Jarett Kobek, scrittore americano di origine turca, è stato da alcuni definito un Houellebecq americano per la sua prosa sferzante e ironica, per la capacità di raccontare la virulenza dei social e di non risparmiare un’aspra critica ai colossi del web e non solo.

“Questa era il mondo in cui Adeline si era avventurata. Un posto in cui i sistemi complessi davano ai malati di mente le stesse piattaforme di espressione che davano ai membri sani della società, senza nessun riguardo per i danni che causavano a se stessi e agli altri. Un posto in cui sistemi complessi permettevano di distruggere esseri umani come Ellen Flitcraft senza nessun altro scopo se non far fare soldi a Google e Facebook” (p. 178).

Così, divorando le pagine, il lettore si sente sulle montagne russe mentre lo scrittore attacca senza posa il business dei supereroi e dei blockbuster, la gentrificazione, il mito di Steve Jobs e l’agenzia pubblicitaria Google. Nessuno ne uscirà indenne.

La lucida analisi che Kobek porta avanti sconquassa il lettore, costretto a squarciare il velo di abitudinarietà e normalità che ricopre i social network e le nostre attività su di essi. La tirannica dipendenza dall’uso di Internet rende i suoi utenti schiavi della rete e la maggior parte di essi ignari della condizione in cui vivono. Il meccanismo complesso in base al quale i colossi del web monetizzano le nostre attività social è ai più ignoto e a ben pochi interessa che cambi. L’illusione che le nuove tecnologie siano neutrali ed anzi progettate per enfatizzare la libertà di parola e la libertà di espressione è assai diffusa.

Mail sistema era stato progettato con il solo scopo di massimizzare la quantità di cazzate che la gente digitava sui propri computer e telefoni. Maggiore era l’interconnessione, maggiori erano i profitti. Era il feudalesimo a servizio dei marchi e si fondava sull’indurre esseri umani a indulgere ai loro istinti peggiori” (p. 177). Ecco che la certezza di essere nella rete e possederla viene meno leggendo queste pagine… al contrario, si insinua nel lettore il timore di essere posseduto dalla rete.

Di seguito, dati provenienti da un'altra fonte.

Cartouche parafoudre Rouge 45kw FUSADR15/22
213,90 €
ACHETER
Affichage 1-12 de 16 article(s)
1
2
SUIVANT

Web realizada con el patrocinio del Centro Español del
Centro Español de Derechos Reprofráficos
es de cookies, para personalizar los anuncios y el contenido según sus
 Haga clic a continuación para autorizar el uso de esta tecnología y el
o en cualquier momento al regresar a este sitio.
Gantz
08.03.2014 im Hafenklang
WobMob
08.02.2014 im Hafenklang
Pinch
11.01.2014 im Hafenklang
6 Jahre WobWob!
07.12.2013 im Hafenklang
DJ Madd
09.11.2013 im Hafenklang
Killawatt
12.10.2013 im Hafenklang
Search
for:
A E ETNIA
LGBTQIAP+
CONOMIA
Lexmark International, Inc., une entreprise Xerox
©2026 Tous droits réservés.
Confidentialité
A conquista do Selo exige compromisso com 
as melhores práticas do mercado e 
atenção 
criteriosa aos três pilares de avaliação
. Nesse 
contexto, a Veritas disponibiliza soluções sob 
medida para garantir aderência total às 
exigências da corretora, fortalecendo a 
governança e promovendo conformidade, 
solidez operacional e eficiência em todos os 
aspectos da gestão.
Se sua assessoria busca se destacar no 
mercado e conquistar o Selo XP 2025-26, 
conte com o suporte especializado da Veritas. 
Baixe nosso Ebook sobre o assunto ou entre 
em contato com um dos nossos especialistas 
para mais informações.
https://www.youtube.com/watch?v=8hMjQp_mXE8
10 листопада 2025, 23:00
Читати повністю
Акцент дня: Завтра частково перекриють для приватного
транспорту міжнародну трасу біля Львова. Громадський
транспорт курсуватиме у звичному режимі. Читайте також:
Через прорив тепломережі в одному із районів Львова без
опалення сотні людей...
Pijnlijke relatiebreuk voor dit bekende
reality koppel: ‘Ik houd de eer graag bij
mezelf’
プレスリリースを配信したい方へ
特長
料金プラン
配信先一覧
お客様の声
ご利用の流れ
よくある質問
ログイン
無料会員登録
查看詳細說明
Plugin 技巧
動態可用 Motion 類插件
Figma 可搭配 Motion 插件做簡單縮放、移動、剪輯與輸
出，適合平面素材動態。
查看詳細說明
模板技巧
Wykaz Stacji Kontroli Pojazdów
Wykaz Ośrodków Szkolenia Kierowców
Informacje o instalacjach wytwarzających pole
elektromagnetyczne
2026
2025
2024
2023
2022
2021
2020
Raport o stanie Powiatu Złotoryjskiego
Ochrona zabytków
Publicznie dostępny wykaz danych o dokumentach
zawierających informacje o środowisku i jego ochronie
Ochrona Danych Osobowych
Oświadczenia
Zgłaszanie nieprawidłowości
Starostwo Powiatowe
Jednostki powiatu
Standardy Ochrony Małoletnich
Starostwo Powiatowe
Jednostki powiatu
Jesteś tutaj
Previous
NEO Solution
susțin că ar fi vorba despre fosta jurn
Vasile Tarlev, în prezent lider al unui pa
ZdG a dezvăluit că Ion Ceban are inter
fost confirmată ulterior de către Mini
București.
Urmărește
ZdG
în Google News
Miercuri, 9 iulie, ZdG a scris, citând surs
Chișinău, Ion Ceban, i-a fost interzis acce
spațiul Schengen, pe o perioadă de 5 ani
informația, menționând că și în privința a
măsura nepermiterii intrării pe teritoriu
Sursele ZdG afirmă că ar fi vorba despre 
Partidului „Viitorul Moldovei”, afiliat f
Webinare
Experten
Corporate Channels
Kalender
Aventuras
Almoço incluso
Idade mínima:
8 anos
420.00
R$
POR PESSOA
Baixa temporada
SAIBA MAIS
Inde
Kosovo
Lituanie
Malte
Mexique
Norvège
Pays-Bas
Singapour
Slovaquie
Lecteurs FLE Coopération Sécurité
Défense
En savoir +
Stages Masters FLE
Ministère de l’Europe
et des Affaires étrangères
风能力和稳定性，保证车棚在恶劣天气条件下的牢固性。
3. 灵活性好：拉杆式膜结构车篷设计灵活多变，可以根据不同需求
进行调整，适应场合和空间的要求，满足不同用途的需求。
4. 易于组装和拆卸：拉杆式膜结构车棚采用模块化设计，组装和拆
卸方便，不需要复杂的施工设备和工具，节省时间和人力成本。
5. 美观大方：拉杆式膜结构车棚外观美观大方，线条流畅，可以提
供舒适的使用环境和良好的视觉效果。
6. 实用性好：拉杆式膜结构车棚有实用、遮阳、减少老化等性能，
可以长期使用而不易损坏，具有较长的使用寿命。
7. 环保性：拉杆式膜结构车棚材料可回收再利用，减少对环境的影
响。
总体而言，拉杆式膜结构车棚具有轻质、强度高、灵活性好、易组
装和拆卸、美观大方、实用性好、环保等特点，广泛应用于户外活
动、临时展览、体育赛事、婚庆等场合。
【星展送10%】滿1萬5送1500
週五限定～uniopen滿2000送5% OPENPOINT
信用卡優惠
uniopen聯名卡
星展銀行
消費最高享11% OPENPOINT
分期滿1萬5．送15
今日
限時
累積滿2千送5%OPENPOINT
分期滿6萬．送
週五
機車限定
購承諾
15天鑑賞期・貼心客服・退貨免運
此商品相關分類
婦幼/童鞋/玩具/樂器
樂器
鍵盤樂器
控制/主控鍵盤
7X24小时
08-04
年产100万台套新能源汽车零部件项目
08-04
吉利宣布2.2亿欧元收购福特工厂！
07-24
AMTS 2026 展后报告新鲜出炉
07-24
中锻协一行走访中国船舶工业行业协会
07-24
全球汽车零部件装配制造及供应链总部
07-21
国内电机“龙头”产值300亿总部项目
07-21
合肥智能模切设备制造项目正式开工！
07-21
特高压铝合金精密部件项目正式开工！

Le graffianti parole di Adeline descrivono Internet come finestra sul mondo ma al tempo stesso gabbia che intrappola: invisibile per chi vi è rinchiuso, comoda per quanti, al suo interno, protetti dall’irreale lontananza dello schermo, urlano e si accaniscono sul web.

Allora Internet sembra proprio essere quella fiera dell’ipocrisia a cui tutti partecipano; quel posto in cui si danno lezioni di morale digitando su dispositivi costruiti da schiavi in chissà quale lontana parte del mondo.

Niente urla individualità come cinquecento milioni di dispositivi elettronici fabbricati da schiavi. Benvenuti all’inferno” (p. 225).

Jarett Kobek – Photo by Helmut Fricke

Io odio Internet è una storia di tanti, ma prima di tutto è una storia per tutti. Una realtà descritta in modo così pungente e alacre, senza pause, senza sconti, che restituisce al lettore l’amara verità del mondo digitale. Uno stile che asciutto, schietto e ipermoderno raggiunge i lettori di tutte le età che, seppure in modo diverso, si accorgono di essere invischiati nell’oscuro digital world.

Un libro impopolare e senza filtri per le critiche argute e spietate; che disseziona crudelmente le abitudini degli utenti tecnologici; che con molta, forse talvolta troppa, veemenza ci vomita addosso parole dure e verità taciute; che coinvolge con spassosa ironia ma che allontana, col desiderio di chiudere il libro e voltare la testa dall’altra parte. Ed è proprio per questo che andrebbe letto. Ora.

“Fanculo a Steve Jobs e alla vostra adorazione per Steve Jobs. Steve Jobs valeva meno di zero! Il suo unico merito era che, a differenza di tutti gli altri orridi amministratori delegati del campo tecnologico, aveva un vago senso del design. I suoi jeans facevano schifo! I suoi maglioncini a collo alto erano orribili! Possedeva il sette per cento della Disney! Apple era un’azienda diretta da un bullo circondato da adepti così indottrinati che non si rendevano neanche conto di essere bullizzati! (…) Lo so, lo so, lo so. So che le mie critiche non valgono niente perché so che l’iPad ha cambiato tutto!” (p. 314).